Les gènes modifiés pourraient également être affectés par la sélection naturelle ou transmis à des espèces sauvages et échapper au contrôle des scientifiques.

Des considérations éthiques s’additionnent aux critiques. La modification génétique d’un animal par l’Homme et son application possible sur d’autres êtres humains ou embryons soulèvent un débat moral. Car les modifications d’un génome, grandement facilitées avec le développement de l’outil Crispr-Cas9 n’est pas sans risque, celui-ci pouvant notamment provoquer des mutations inattendues. Dans le cas des chercheurs et généticiens de Colossal Biosciences, la possible création complexe d’une nouvelle espèce animale prime sur les possibles conséquences délétères que pourront subir ces animaux suites aux modifications génétiques induites. A l’image des clonages d’animaux, dont la survie pour beaucoup s’apparente à un chemin de souffrances (3), les possibles dommages infligés à ces nouveaux « mammouth » ne semblent pas susciter beaucoup d’émotions au sein de la communauté scientifique.

Tigre de Tasmanie

Tigre de Tasmanie

Nouvel objectif : le tigre de Tasmanie

Dans l’attente de faire revivre le mammouth, Colossal Biosciences a annoncé en août 2022 s’être lancée dans un nouveau challenge : modifier génétiquement des cellules de la peau d’un Dunnart, un petit marsupial de la taille d’une souris, pour qu’il ressemble progressivement au tigre de Tasmanie (Thylacinus cynocephalus), un marsupial carnivore de la taille d’un loup et dont l’espèce est considérée comme éteinte depuis 1936. En produisant suffisamment d’ADN, les chercheurs espèrent faire renaître cet animal en utilisant le clonage pour le réintroduire dans certaines zones de Tasmanie et de l’Australie, afin que cela « rééquilibre les écosystèmes qui ont subi une perte et une dégradation de la biodiversité depuis la disparition de l’espèce ».

Dunnart

Dunnart

Sources

1) La Central Intelligence Agency, fondée en 1947 par le National Security Act, est une agence américaine chargée de l’acquisition du renseignement et de la plupart des opérations clandestines effectuées hors des Etats-Unis.
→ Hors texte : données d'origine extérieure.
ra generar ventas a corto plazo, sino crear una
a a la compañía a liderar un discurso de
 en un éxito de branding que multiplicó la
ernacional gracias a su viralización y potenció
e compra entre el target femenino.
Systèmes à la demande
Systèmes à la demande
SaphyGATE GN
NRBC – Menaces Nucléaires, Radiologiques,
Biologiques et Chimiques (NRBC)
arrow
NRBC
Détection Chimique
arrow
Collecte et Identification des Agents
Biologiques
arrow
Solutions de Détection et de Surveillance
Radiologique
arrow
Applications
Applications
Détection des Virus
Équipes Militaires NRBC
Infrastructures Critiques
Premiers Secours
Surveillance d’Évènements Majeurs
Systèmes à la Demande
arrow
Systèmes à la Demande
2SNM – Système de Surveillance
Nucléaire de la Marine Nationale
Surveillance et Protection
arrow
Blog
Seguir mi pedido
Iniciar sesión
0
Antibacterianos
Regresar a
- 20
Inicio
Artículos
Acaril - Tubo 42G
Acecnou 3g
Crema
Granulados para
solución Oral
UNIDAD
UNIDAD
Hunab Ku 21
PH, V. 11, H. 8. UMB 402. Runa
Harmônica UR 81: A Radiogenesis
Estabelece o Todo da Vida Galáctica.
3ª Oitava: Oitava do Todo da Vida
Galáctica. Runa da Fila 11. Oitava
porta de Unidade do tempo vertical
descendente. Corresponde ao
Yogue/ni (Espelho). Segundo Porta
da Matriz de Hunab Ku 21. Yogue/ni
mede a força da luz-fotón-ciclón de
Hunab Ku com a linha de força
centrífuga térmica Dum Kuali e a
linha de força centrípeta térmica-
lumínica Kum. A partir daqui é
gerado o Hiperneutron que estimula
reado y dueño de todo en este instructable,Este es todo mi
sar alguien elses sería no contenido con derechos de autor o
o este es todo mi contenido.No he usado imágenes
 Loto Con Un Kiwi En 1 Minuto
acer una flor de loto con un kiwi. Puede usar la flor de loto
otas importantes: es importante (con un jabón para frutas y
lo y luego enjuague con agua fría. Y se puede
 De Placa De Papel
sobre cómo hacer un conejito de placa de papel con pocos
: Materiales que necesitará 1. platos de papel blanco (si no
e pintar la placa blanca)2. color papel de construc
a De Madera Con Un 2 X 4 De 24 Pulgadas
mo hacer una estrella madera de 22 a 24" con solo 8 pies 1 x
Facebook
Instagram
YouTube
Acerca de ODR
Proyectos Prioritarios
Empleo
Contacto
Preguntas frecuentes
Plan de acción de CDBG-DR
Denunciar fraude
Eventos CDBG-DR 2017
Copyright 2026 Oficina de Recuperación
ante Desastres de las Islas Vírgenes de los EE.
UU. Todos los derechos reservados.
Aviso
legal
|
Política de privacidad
2) Créée et gérée par la CIA en septembre 1999, In-Q-Tel est un fonds américain de capital-investissement à but non lucratif. Il est chargé d’investir dans des technologies de pointe pour renforcer la sécurité nationale des États-Unis, notamment dans le domaine de la biotechnologie pour résoudre des problèmes mondiaux, comme le changement climatique, la sécurité alimentaire et l’accès aux soins médicaux). En investissant dans Colossal Biosciences, « il ne s’agit pas tant des mammouths mais plutôt du potentiel » de la biotechnologie d’un point de vue stratégique, écrivait In-Q-Tel le 20 septembre 2022 dans un communiqué.
https://www.iqt.org/how-can-we-use-biology-to-solve-global-issues/

3) Premier animal issu du clonage, la brebis Dolly née au Royaume-Uni en 1996 à dû être euthanasiée en 2003 suite à des problèmes d’arthrite précoce et de difficultés respiratoires. Aujourd’hui encore le taux de réussite du clonage reproductif est très faible en raison d’une mortalité post-natale est très forte. Durant la période juvénile, la santé et le bien-être des animaux issus du clonage sont souvent sévèrement altérés avec des conséquences graves, notamment chez les bovins et les porcs, ce qui a conduit le Parlement européen à interdire l’importation de la viande issus d’animaux clonés.